• **EXTRACT PROVIDED**
-- Opening Marker --

If the filing person has previously filed a statement on Schedule 
13G to report the acquisition which is the subject of this Schedule 
13D, and is filing this schedule because of Rule 13d-1(b)(3) or (4), 
check the following box [  ].



4.	SOURCE OF FUNDS

None	(Carolina Medical, Inc. exchanged 200,000 shares of its common 
stock for 300,000 shares of the common stock and 2,217 shares 
of the Class A (nonvoting) Preferred Stock of Advanced Medical 
Products, Inc. owned by Nishimoto Sangyo Company, Ltd.)

7.	NUMBER OF SHARES BENEFICIALLY OWNED BY EACH
REPORTING PERSON WITH:

SOLE VOTING POWER

3,300,000 Common Stock

9.	SOLE DISPOSITIVE POWER

3,300,000 Common Stock
2,217 Class A Preferred Stock

11.	AGGREGATE AMOUNT BENEFICIALLY OWNED BY EACH
REPORTING PERSON

3,300,000

13.	PERCENT OF CLASS REPRESENTED BY AMOUNT IN ROW (11)

-- Closing Marker --

• **DATA FOR REVIEW**
-- Opening Marker --

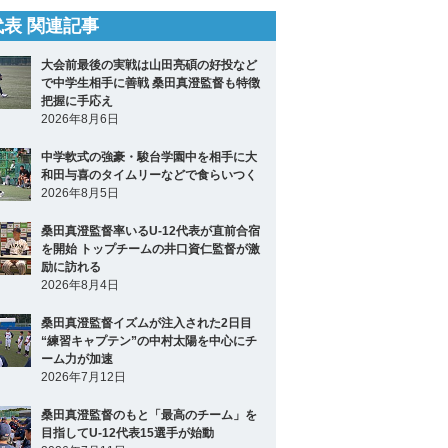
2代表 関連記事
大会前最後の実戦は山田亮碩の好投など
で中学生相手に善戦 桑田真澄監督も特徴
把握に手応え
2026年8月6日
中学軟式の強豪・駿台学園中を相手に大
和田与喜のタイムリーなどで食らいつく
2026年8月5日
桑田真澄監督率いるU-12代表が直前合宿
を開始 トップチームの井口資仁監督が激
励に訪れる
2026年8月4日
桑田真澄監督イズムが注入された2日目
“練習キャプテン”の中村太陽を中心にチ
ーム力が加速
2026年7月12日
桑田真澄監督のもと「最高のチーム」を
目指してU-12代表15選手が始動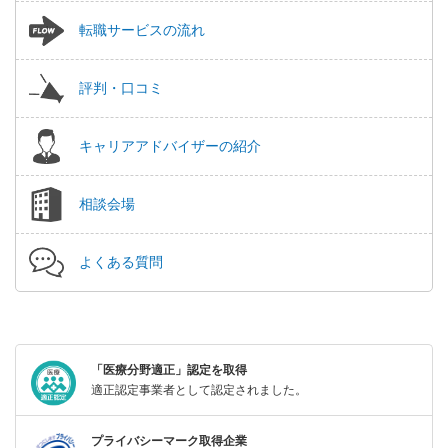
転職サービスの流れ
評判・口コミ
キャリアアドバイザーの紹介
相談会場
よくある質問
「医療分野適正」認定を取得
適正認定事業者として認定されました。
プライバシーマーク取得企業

-- Closing Marker --
-- Opening Marker --

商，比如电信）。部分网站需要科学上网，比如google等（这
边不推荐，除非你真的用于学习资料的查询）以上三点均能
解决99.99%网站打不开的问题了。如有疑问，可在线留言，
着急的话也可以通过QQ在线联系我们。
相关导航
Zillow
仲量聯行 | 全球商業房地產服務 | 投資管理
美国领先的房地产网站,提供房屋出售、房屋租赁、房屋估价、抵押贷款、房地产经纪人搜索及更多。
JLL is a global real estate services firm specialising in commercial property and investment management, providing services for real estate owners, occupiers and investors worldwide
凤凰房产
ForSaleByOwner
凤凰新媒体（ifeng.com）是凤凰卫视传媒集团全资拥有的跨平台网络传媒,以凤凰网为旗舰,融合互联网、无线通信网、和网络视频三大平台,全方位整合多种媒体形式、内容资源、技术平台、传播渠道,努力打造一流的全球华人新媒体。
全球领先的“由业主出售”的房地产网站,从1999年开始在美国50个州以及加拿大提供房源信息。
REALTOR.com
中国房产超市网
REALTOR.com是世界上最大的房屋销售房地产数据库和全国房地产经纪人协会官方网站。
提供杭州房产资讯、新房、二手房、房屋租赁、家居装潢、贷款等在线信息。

-- Closing Marker --

• **GOAL OF THE EXERCISE**
According to the Schedule 13D excerpt, how many shares of its common stock did Carolina Medical, Inc. exchange? The lines have no connection to the Schedule 13D excerpt.

• **SOLUTION TO THE PROBLEM**
200,000 shares